Naphyrone, also known as O-2482 and naphthylpyrovalerone, is a substituted cathinone drug derived from pyrovalerone that acts as a triple reuptake inhibitor, producing stimulant effects and has been reported as a novel designer drug. No safety or toxicity data is available on the drug.

The drug has been marketed under the name NRG-1, although only a minority of samples of substances sold under this name have been found to actually contain naphyrone,  and even samples that proved to contain genuine β-naphyrone were in some cases also found to contain the 1-naphthyl isomer α-naphyrone in varying proportions, further confusing the reported effects profile.

Use in the United Kingdom
Naphyrone emerged as a new legal high in the United Kingdom only months after the ban of similar drug mephedrone (which was also a cathinone derivative). Until July 2010 the substance was not controlled by the Misuse of Drugs Act 1971 and was therefore not illegal for someone to possess. The Medicines Act prevented naphyrone from being sold for human consumption, and therefore it was sometimes sold as 'pond cleaner' or as another substance not normally consumed by humans.

A study by researchers at Liverpool John Moores University found that only one out of ten products labelled as "NRG-1" actually contained naphyrone when they were subjected to laboratory analysis. Compounds found in products labelled NRG-1 included MDPV, flephedrone, mephedrone, butylone and caffeine, one product tested was inorganic in composition.  In the case of an individual possessing a product labelled NRG-1 that contains MDPV or other illegal substances, they are in possession of a controlled substance.

On 12 July 2010, the Home Office announced that naphyrone had been banned and made a Class B drug, following a report from the Advisory Council on the Misuse of Drugs.

Pharmacology 
As a triple reuptake inhibitor, naphyrone has been shown in vitro to affect the reuptake of the neurotransmitters serotonin, dopamine and norepinephrine by interacting with the serotonin transporter (SERT), dopamine transporter (DAT), and norepinephrine transporter (NET).

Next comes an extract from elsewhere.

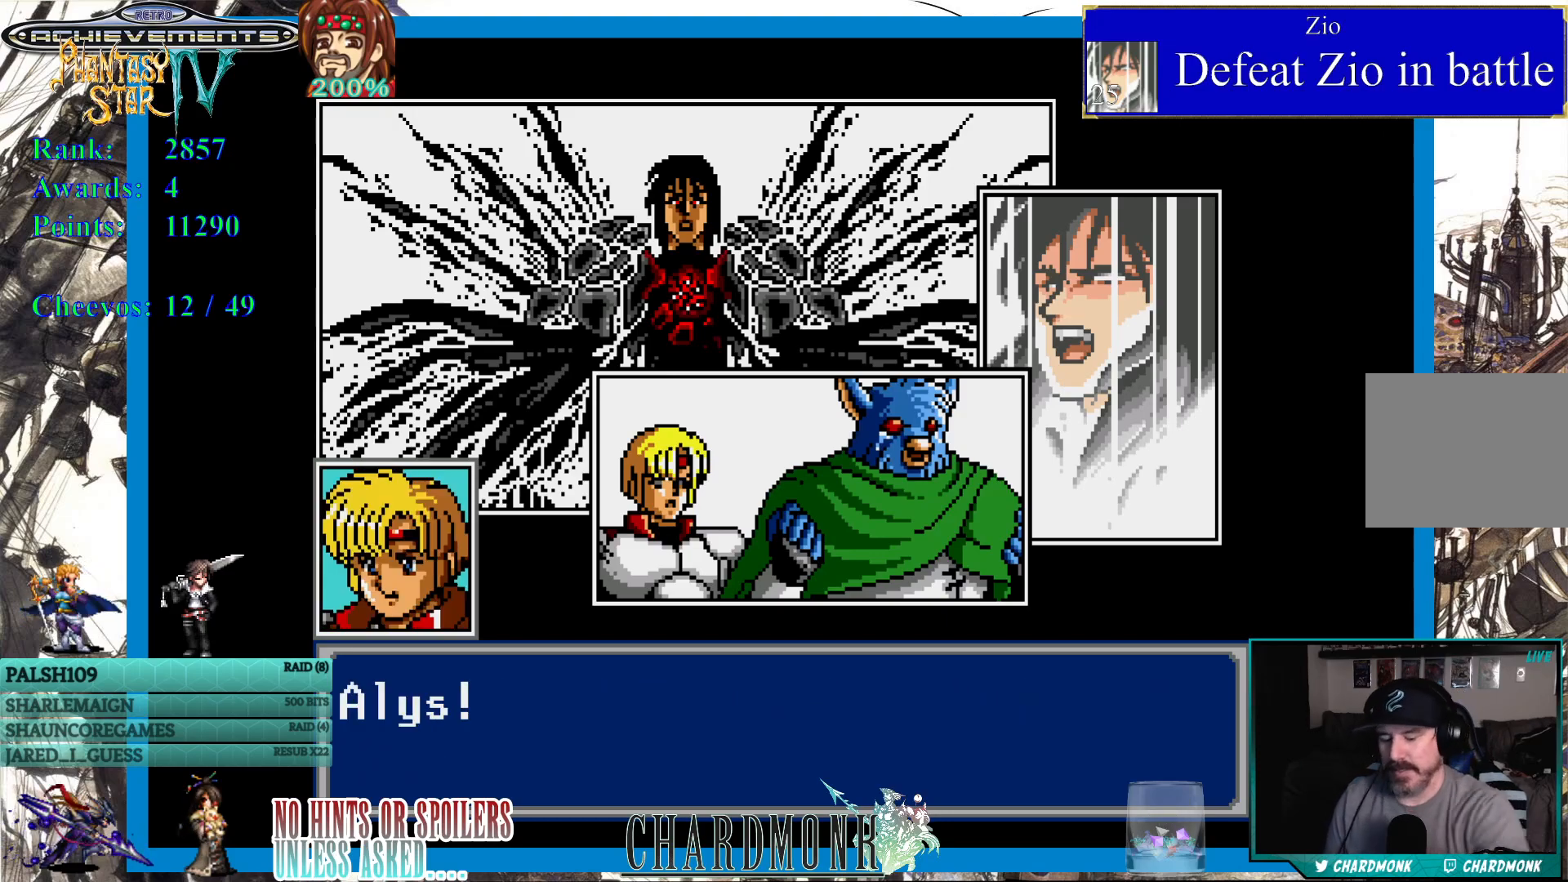
{"buttons": [], "left_stick": "center", "right_stick": "center", "events": []}
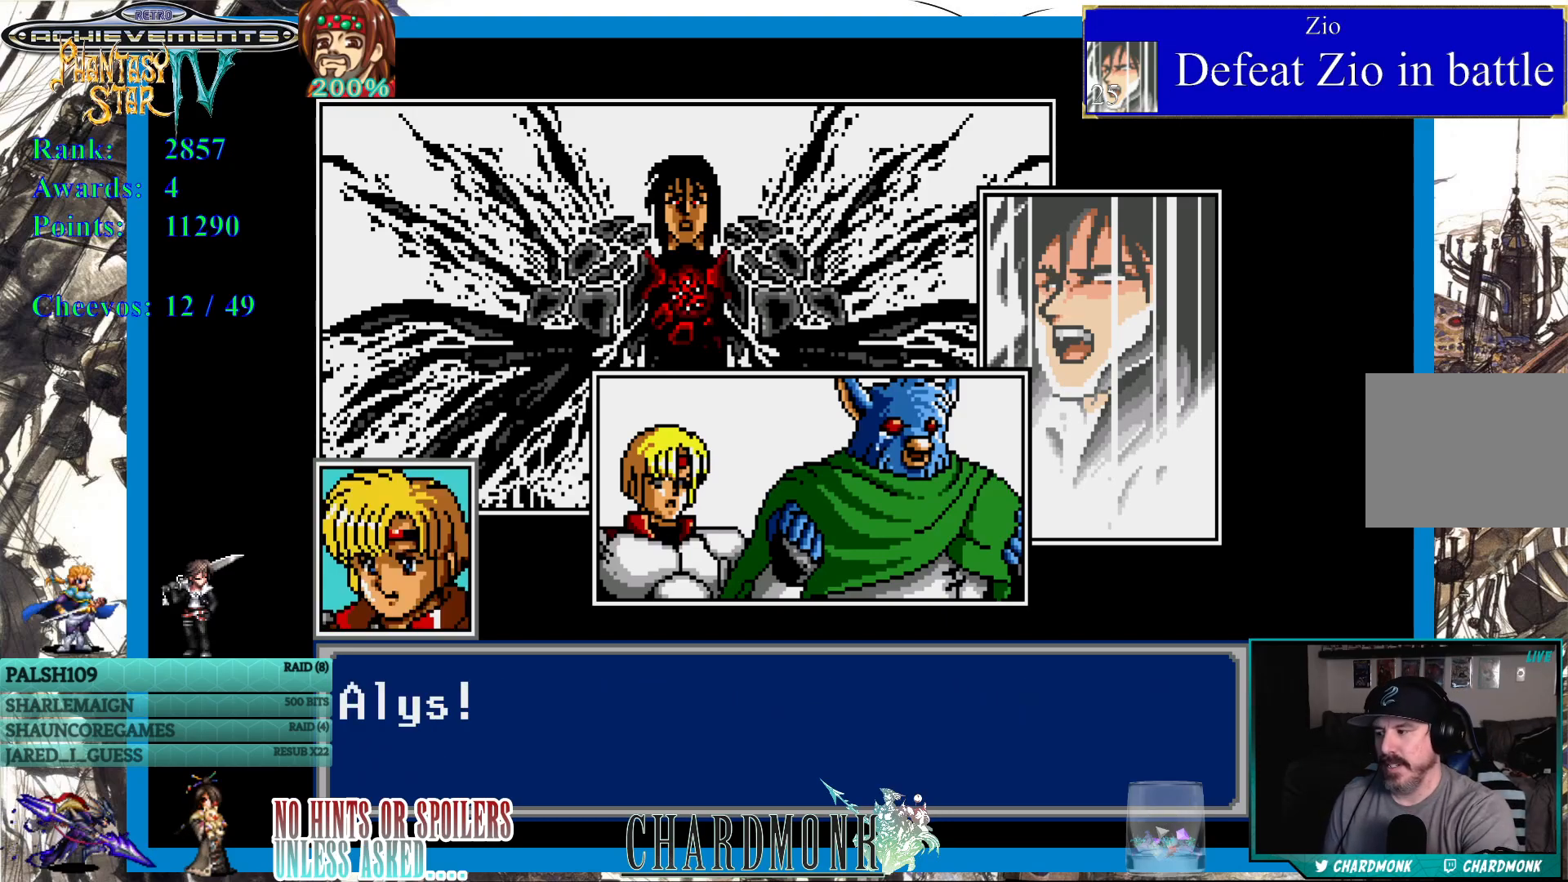
{"buttons": [], "left_stick": "center", "right_stick": "center", "events": []}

One study found that the dissociation constant of naphyrone interacting with SERT is 33.1nM ± 1.1, with DAT is 20.1nM ± 7.1 and with NET is 136nM ± 27. The concentration of naphyrone required to inhibit the transporters by 50% is 46.0nM ± 5.5 for SERT, 40.0nM ± 13 for DAT and 11.7nM ± 0.9 for NET. Of a number of pyrovalerone analogues tested, naphyrone was found to be the only triple reuptake inhibitor found to be active at nM concentrations.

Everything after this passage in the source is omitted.